__WRITTEN EXERCISE__
Starting with the line with "order: Passeriformes" and going on through the line with "common name: Nashville warbler", rewrite those lines from the records below, swapping "common name" for "vernacular name" and leaving everything else unchanged.

[Start of STORED ROWS]

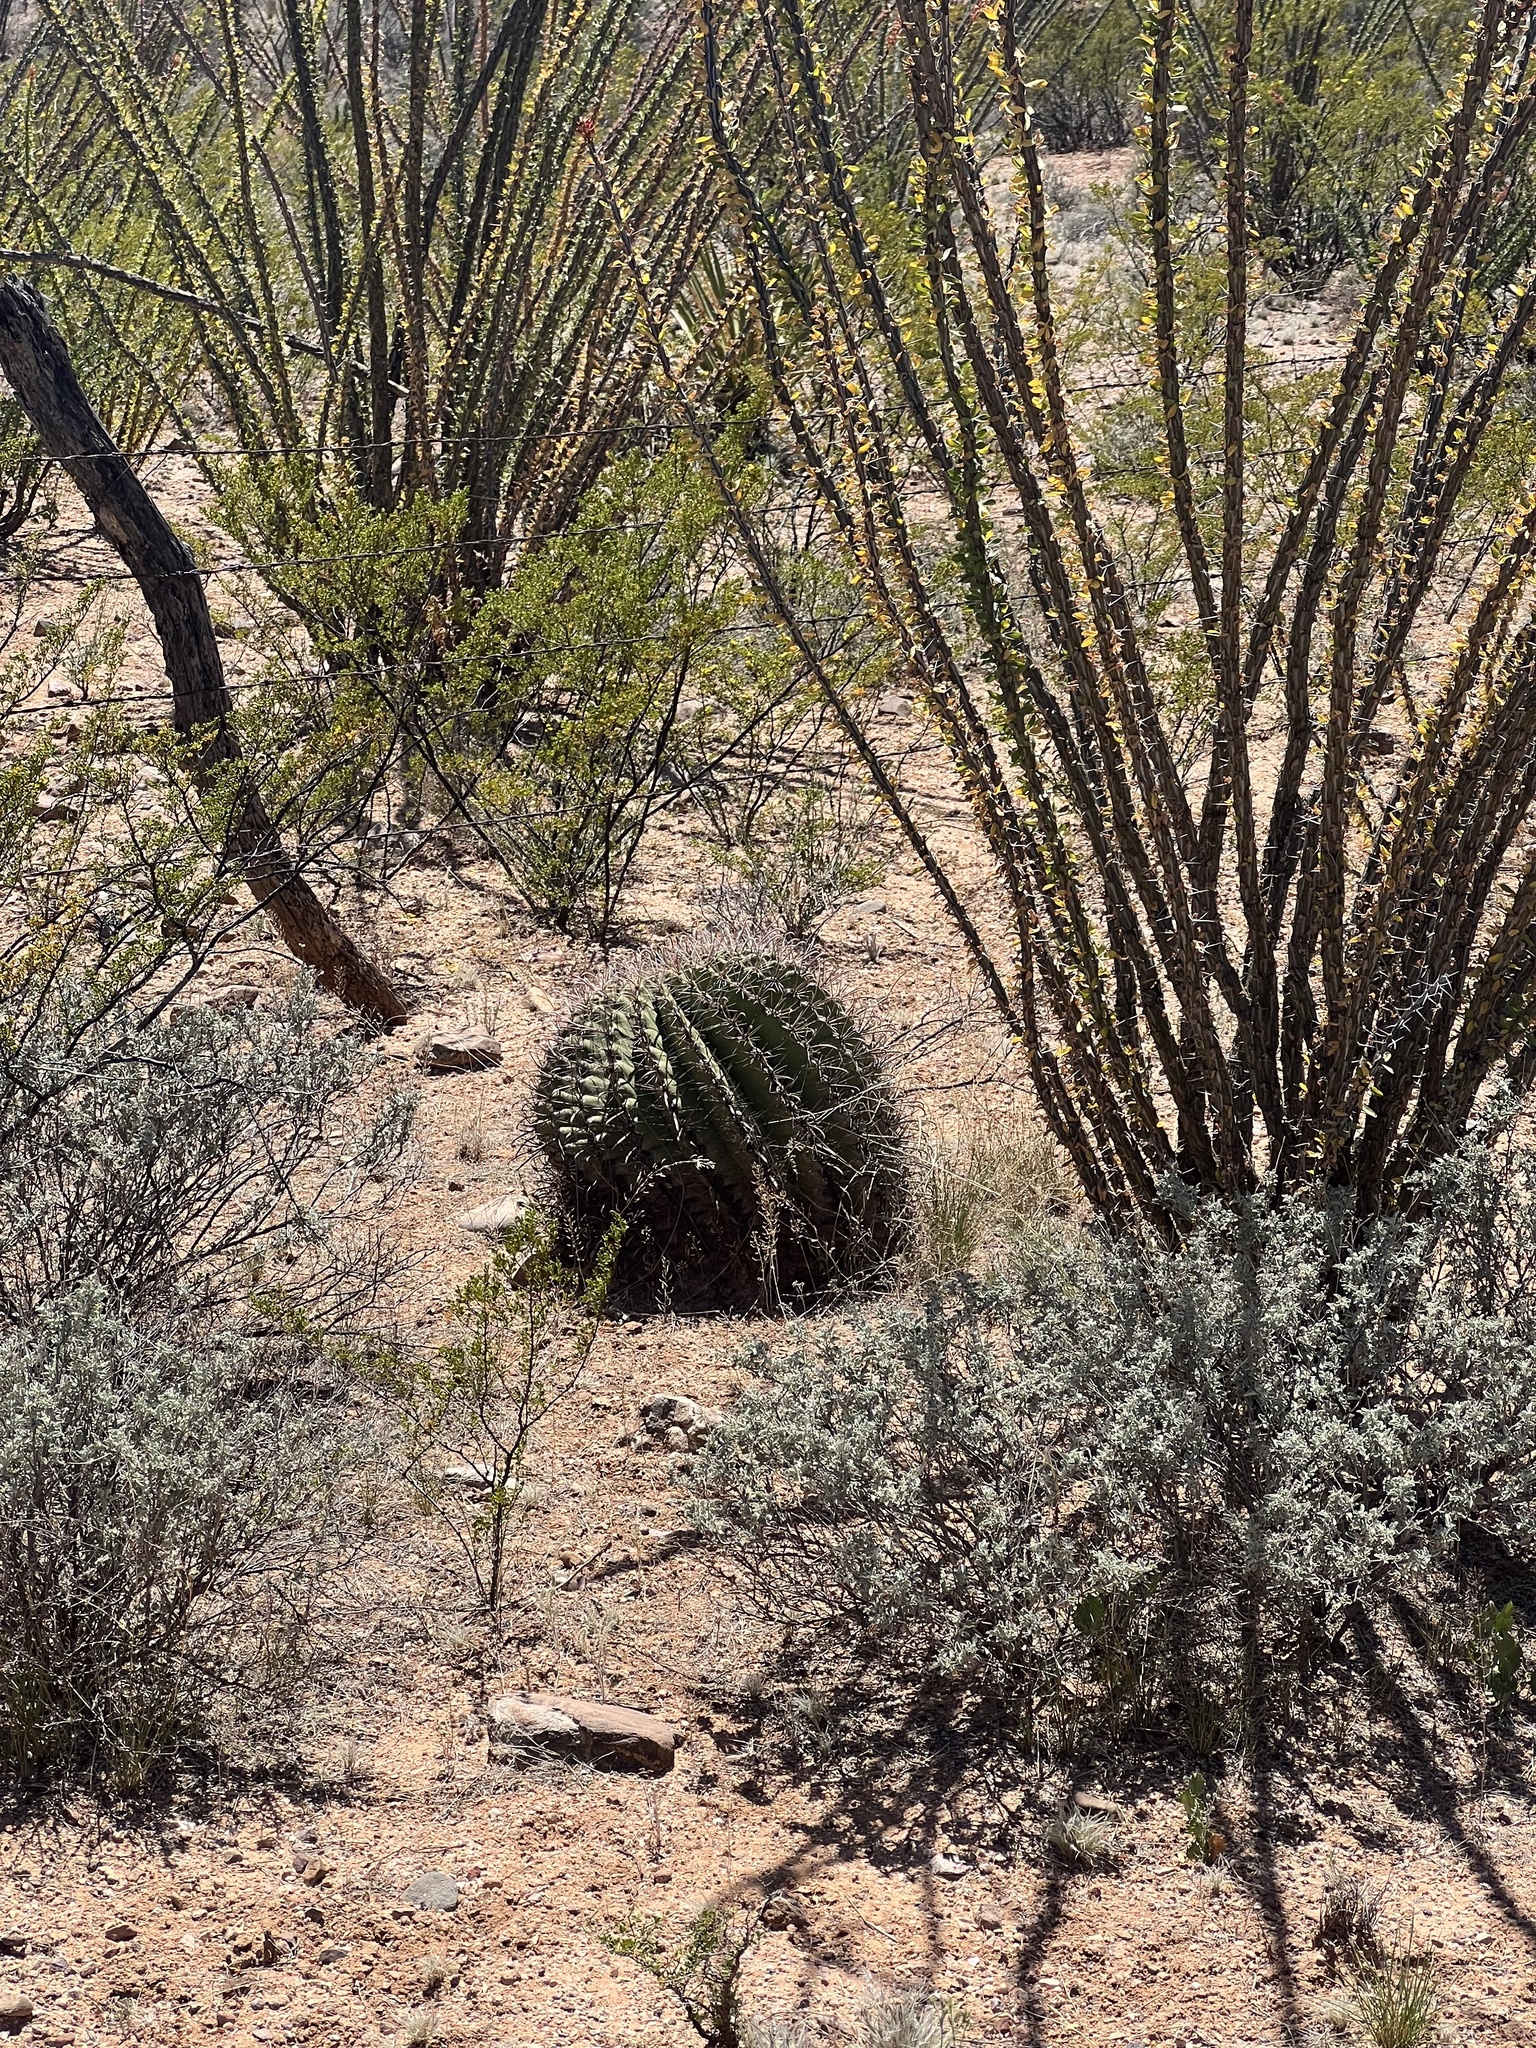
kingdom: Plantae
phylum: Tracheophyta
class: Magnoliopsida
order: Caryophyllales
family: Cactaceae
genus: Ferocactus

[End of STORED ROWS]
[Start of STORED ROWS]

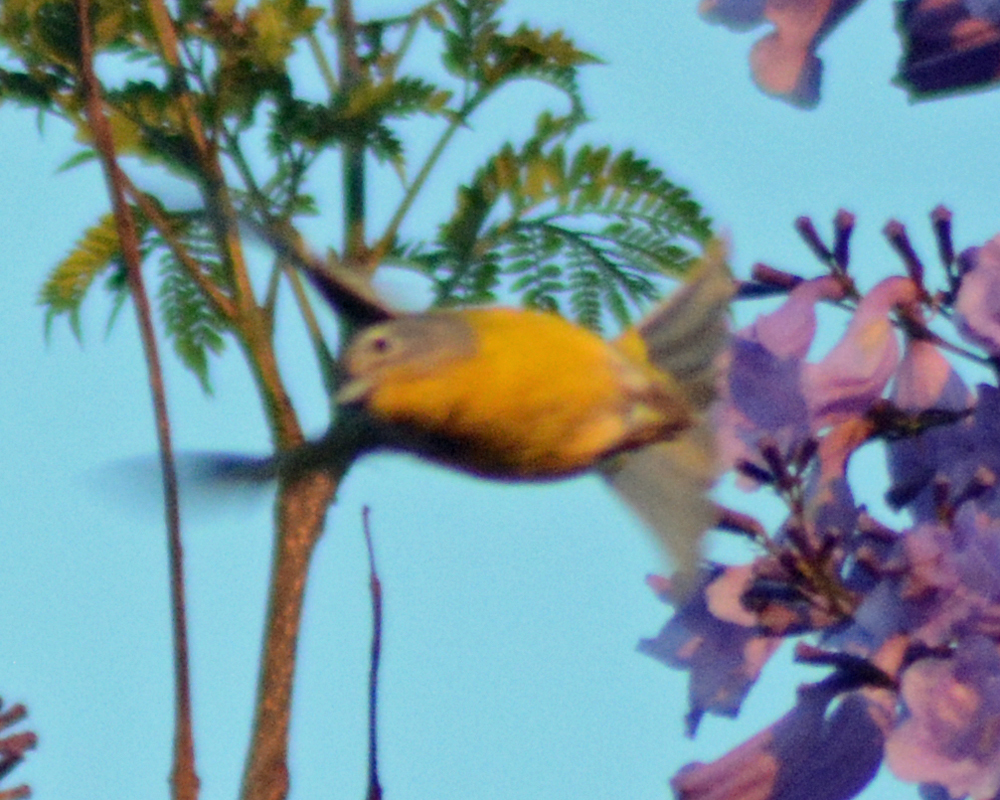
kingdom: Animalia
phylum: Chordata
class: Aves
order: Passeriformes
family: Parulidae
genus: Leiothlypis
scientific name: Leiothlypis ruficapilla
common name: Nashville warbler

[End of STORED ROWS]
[Start of STORED ROWS]

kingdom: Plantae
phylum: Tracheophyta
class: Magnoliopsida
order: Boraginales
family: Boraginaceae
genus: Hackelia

[End of STORED ROWS]

__TASK RESPONSE__
order: Passeriformes
family: Parulidae
genus: Leiothlypis
scientific name: Leiothlypis ruficapilla
vernacular name: Nashville warbler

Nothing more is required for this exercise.